Most significantly, the Bench encapsulates in para 17 what constitutes the cornerstone of this notable judgment postulating that, “It is true that this is a case of a brutal murder. The brutality of the offence does not dispense with the legal requirement of proof beyond a reasonable doubt. In this case, there is no legal evidence to prove the involvement of the accused. The Courts can convict an accused only if his guilt is proved beyond a reasonable doubt on the basis of legally admissible evidence. There cannot be a moral conviction. We are tempted to quote what this Court observed in paragraph 24 of its decision in the case of Subhash Chand v. State of Rajasthan (2002) 1 SCC 702. It reads as follows:

“24. Thus, none of the pieces of evidence relied on as incriminating, by the trial court and the High Court, can be treated as incriminating pieces of circumstantial evidence against the accused. Though the offence is gruesome and revolts the human conscience but an accused can be convicted only on legal evidence and if only a chain of circumstantial evidence has been so forged as to rule out the possibility of any other reasonable hypothesis excepting the guilt of the accused. In Shankarlal Gyarasilal Dixit case [(1981) 2 SCC 35: 1981 SCC (Cri) 315: AIR 1981 SC 765] this Court cautioned — “human nature is too willing, when faced with brutal crimes, to spin stories out of strong suspicions” (SCC p. 44, para 33). This Court has held time and again that between may be true and must be true there is a long distance to travel which must be covered by clear, cogent and unimpeachable evidence by the prosecution before an accused is condemned a convict.” (emphasis added).”

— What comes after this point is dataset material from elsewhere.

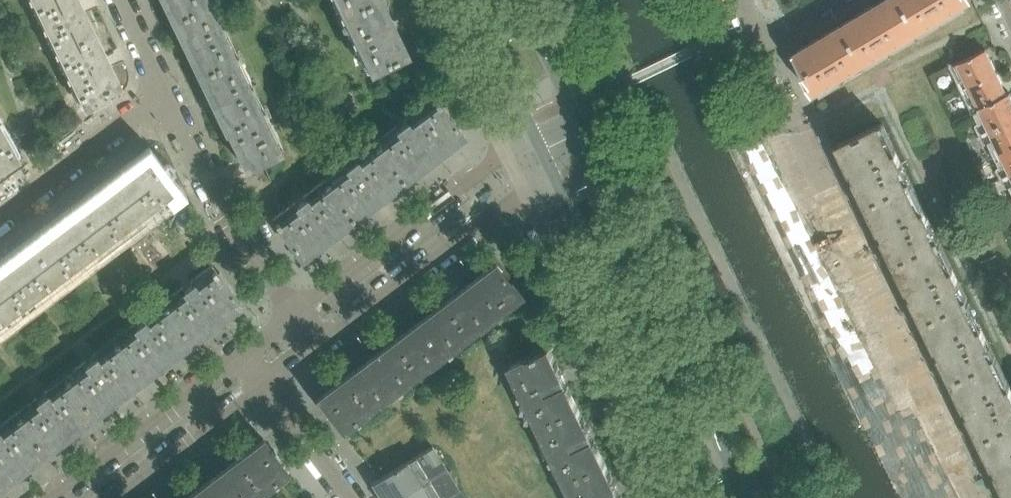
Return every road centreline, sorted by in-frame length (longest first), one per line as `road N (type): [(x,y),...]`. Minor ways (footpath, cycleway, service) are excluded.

Conclusion And Operative Part

Finally, the Bench while acquitting the appellant then concludes by holding in para 18 that, “The appellants’ guilt has not been established beyond a reasonable doubt. Accordingly, we allow the appeal. We quash and set aside the judgments dated 14th February 2017 and 17th February 2017 passed by the learned Additional Sessions Judge, Ambala in Sessions Case no.16 of 2013, as well as the impugned judgment dated 10th February 2020 passed in Criminal Appeal Nos.D-335-DB and D-398-DB of 2017 (O&M) by the High Court of Punjab and Haryana at Chandigarh and acquit the appellants. The impugned judgments have already been set aside as far as the other accused are concerned. That part is not disturbed. If appellants are in prison, they shall be immediately set at liberty unless required in connection with any other offence.”

In sum, there can be certainly just no beating about the bush that the Trial Courts must pay heed to what the Apex Court has held so very conclusively in this leading case and refrain from relying on inadmissible confessions made by the accused to police officers who are made part of the depositions of the prosecution witnesses. Even the High Courts in the States also must definitely exercise due caution in this regard. No denying!